Maintenance and Green Buildings

I'm Dan Hounsell, editor of Maintenance Solutions magazine. Today's topic is maintenance and green buildings.

The impact of the green building movement has reached unprecedented levels. News about schools, commercial offices and health care facilities vying for green building certification is becoming more commonplace.

Lately, professional sports arenas and stadiums have joined the movement. It's becoming more common for new construction projects to incorporate green elements into an arena’s plans. But what about existing buildings? The answer to that question begins with Philips Arena in Atlanta.

Arenas, especially those that host multiple sports teams, pose a host of maintenance and engineering challenges related to lighting, indoor air quality, and HVAC systems that no other type of facility can match. So when Philips Arena decided to pursue certification under the U.S. Green Building Council's rating system, Leadership in Energy and Environmental Design, the committee spearheading the effort understood it would not be easy, especially on a strict budget.

"The first thing we did was sit down and look at the manual and determine what credits and what points we could go after," says Barry Henson, the arena’s vice president of building operations. "We were also challenged with doing this and not having any capital outlay and not breaking the bank, so to speak. Everything had to have payback."
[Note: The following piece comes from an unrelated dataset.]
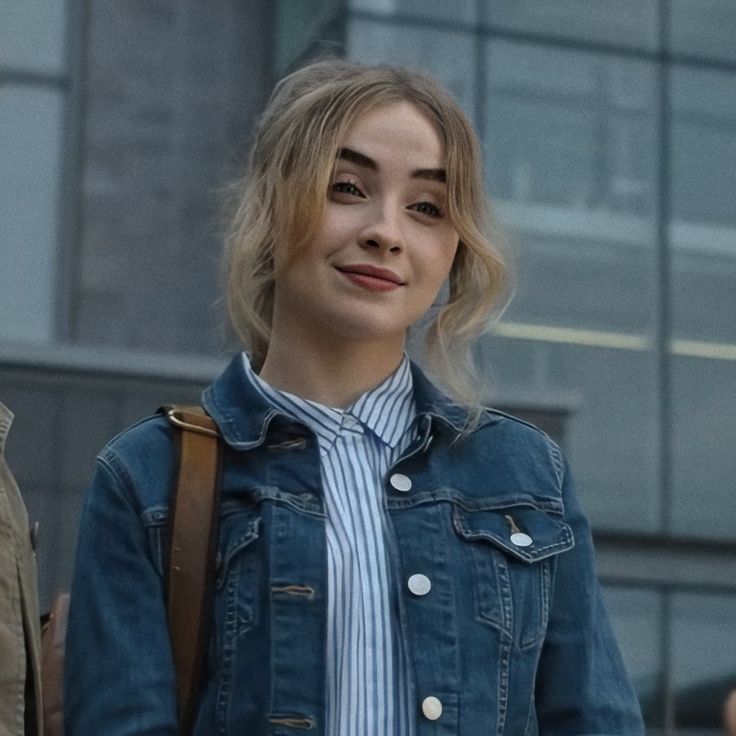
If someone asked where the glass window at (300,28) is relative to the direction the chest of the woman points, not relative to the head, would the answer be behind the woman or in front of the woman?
behind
Take water efficiency as an example. Atlanta is the largest U.S. city serviced by the smallest aquifer per capita, Henson says, so initiatives to conserve water are critical. The arena installed urinals that use one-half gallon per flush during original construction in the late 1990s, and it has added one-half-gallon-per-minute aerators to faucets. All public restrooms also feature automatic faucets.

To meet LEED's Minimum Indoor Plumbing Fixture & Fitting Efficiency prerequisite in the water-efficiency category, the arena has implemented a strict preventive maintenance program to monitor the performance of its plumbing fixtures.

Finally, the arena's landscape partner has incorporated more indigenous plants to reduce the frequency of irrigation requirements from daily to weekly, earning the arena the Water Efficient Landscaping credit.